The S&P closed at 4,145 after testing a low of 4,107 and a high of 4,151. Wednesday and Thursday will be the days to watch…. Wednesday brings us the July CPI report which is expected to be a bit lower on the core number but higher when you remove food and energy y/y. PPI is on Thursday and that is also expected to be a bit lower but still elevated at 10.4% y/y.

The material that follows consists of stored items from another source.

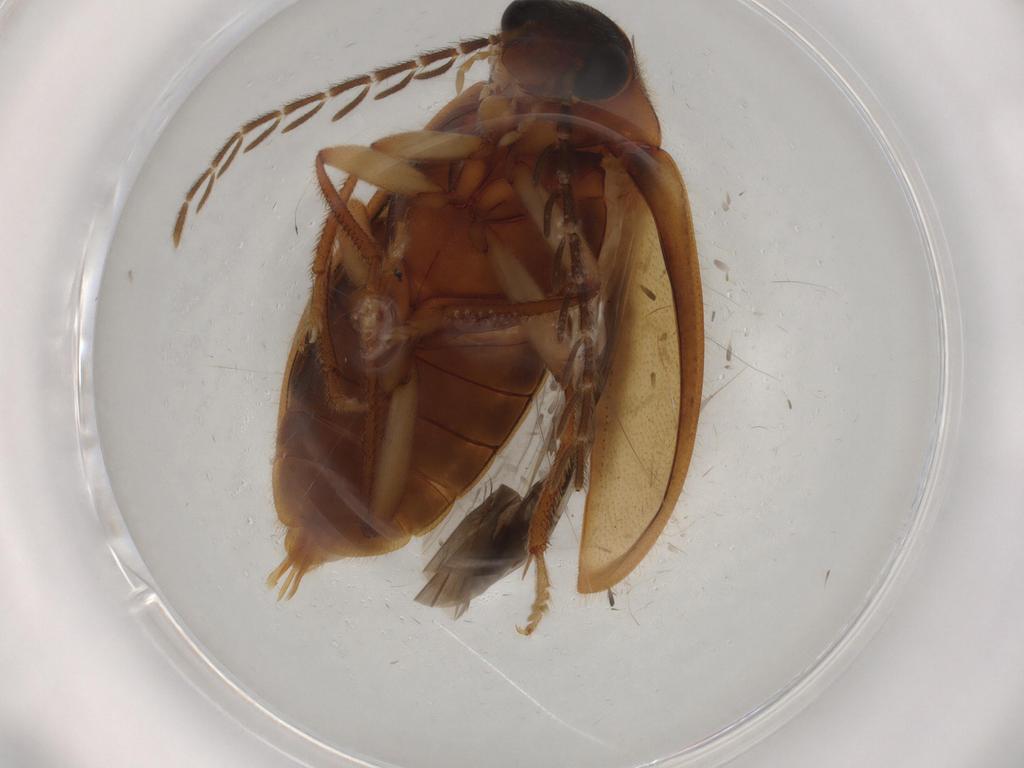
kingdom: Animalia
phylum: Arthropoda
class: Insecta
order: Coleoptera
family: Ptilodactylidae
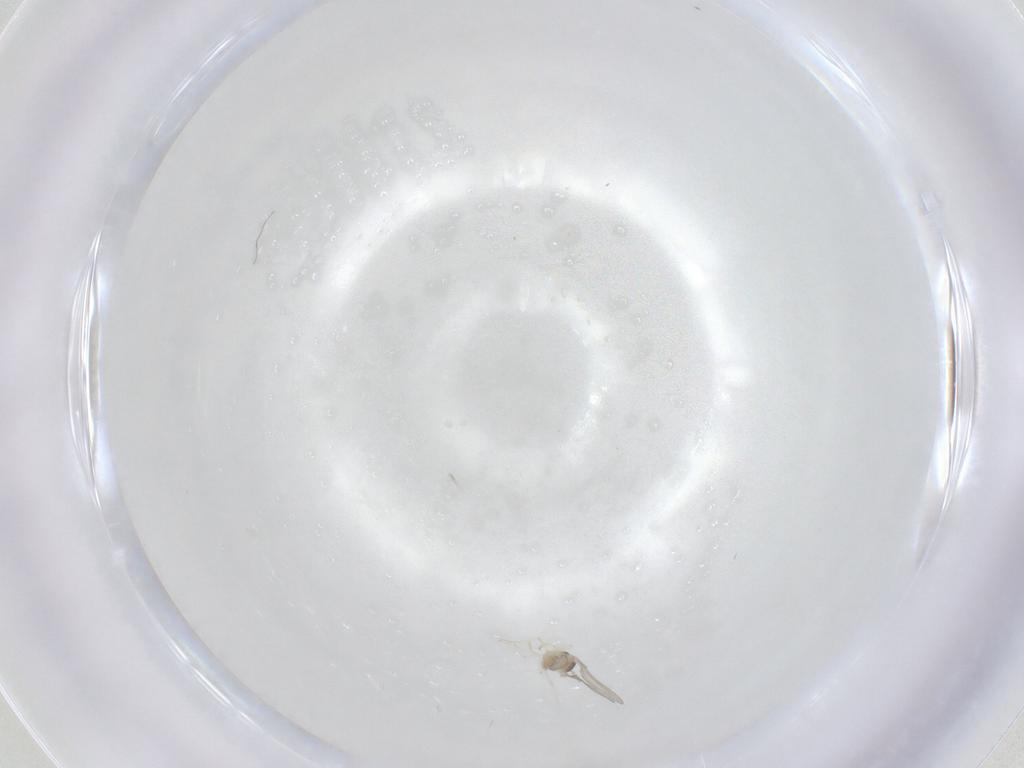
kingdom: Animalia
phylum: Arthropoda
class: Insecta
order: Diptera
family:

Last week’s strong NFP report coupled with higher wages puts the FED in an awkward position about what to do with rates and the messages being delivered by many of the FED heads remains confused….The FED’s Jackson Hole Boondoggle takes place at the end of the month – so expect the speculation to be all about what JJ might say that is different than what we know already. And then we hit the September/October time frame…. which is typically a tougher time for the markets. While I remain bullish on the broader market going into year end, I remain cautious over the next 2 months….and all that means is – opportunity ahead!